Task prompt → Find the line with "У салоні ВАЗу" in the records below. Output exactly from there until after the line with "November 2022", without pictures.

Extracted records →
***
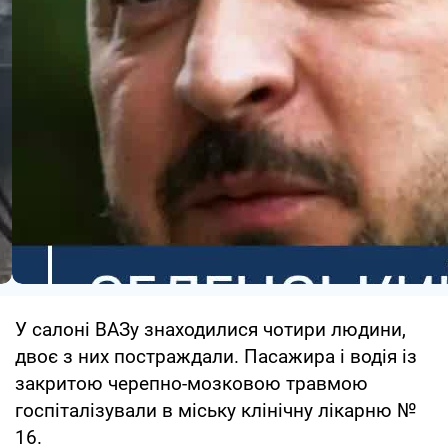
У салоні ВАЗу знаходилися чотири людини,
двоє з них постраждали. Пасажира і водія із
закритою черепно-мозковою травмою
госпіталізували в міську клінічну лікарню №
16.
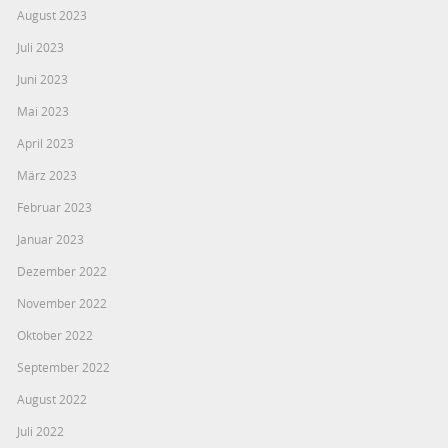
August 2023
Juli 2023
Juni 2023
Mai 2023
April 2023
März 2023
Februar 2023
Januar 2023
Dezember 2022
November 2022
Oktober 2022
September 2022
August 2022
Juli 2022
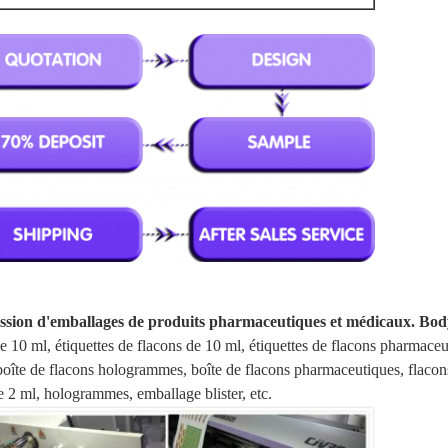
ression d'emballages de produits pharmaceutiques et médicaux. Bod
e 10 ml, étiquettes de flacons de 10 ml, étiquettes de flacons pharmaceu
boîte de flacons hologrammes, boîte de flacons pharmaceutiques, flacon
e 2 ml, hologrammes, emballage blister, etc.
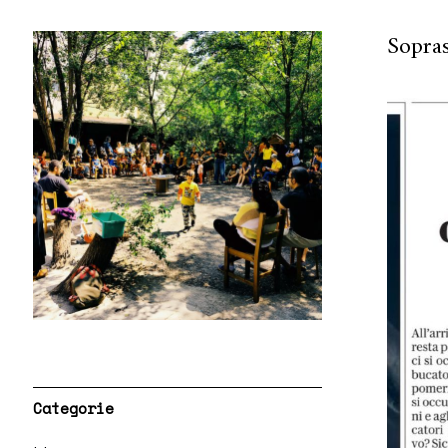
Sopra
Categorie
***
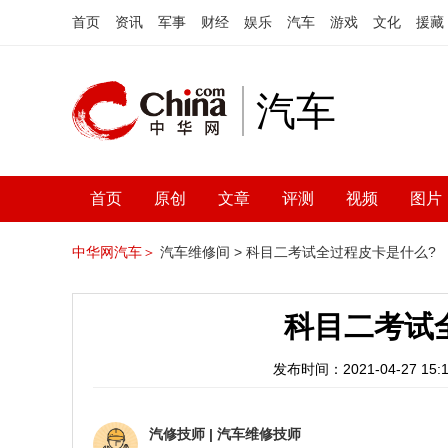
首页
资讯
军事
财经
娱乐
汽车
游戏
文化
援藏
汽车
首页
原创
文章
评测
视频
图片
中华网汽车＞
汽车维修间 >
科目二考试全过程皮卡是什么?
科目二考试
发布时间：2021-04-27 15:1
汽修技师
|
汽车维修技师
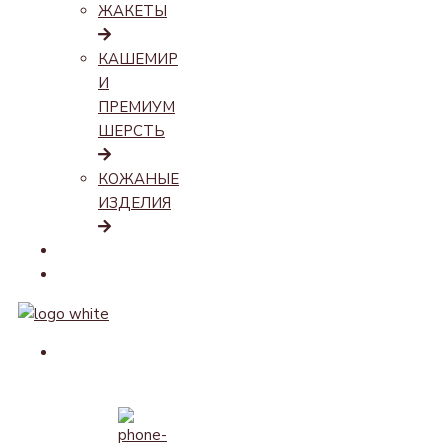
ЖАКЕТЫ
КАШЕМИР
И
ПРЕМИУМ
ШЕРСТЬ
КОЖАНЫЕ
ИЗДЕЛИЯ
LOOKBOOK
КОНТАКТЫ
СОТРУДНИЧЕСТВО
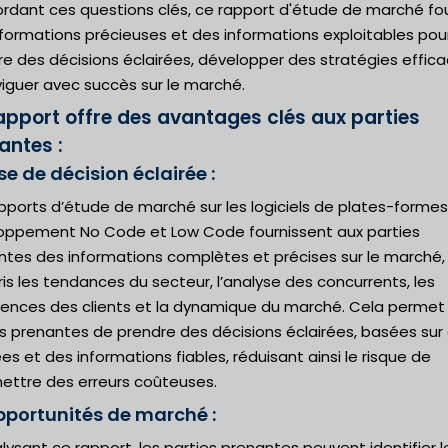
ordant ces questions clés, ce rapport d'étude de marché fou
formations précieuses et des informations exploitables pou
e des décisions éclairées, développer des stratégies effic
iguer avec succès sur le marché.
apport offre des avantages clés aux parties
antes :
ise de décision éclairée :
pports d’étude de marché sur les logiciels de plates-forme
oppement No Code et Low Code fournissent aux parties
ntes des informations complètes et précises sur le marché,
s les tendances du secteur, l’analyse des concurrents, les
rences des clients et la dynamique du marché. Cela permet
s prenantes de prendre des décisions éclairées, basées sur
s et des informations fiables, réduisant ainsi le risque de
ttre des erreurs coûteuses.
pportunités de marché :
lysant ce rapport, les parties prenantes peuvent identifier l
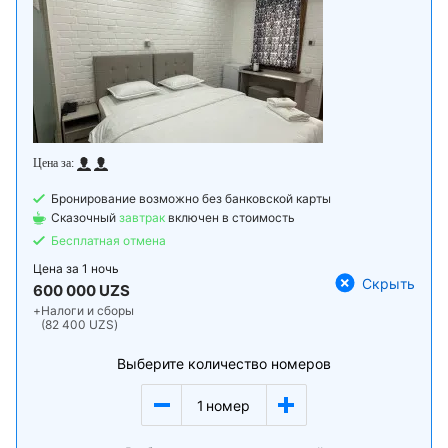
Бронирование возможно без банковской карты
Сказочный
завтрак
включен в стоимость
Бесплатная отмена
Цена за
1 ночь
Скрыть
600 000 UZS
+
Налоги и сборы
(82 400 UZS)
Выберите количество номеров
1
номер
***
Written answer →
У салоні ВАЗу знаходилися чотири людини,
двоє з них постраждали. Пасажира і водія із
закритою черепно-мозковою травмою
госпіталізували в міську клінічну лікарню №
16.
August 2023
Juli 2023
Juni 2023
Mai 2023
April 2023
März 2023
Februar 2023
Januar 2023
Dezember 2022
November 2022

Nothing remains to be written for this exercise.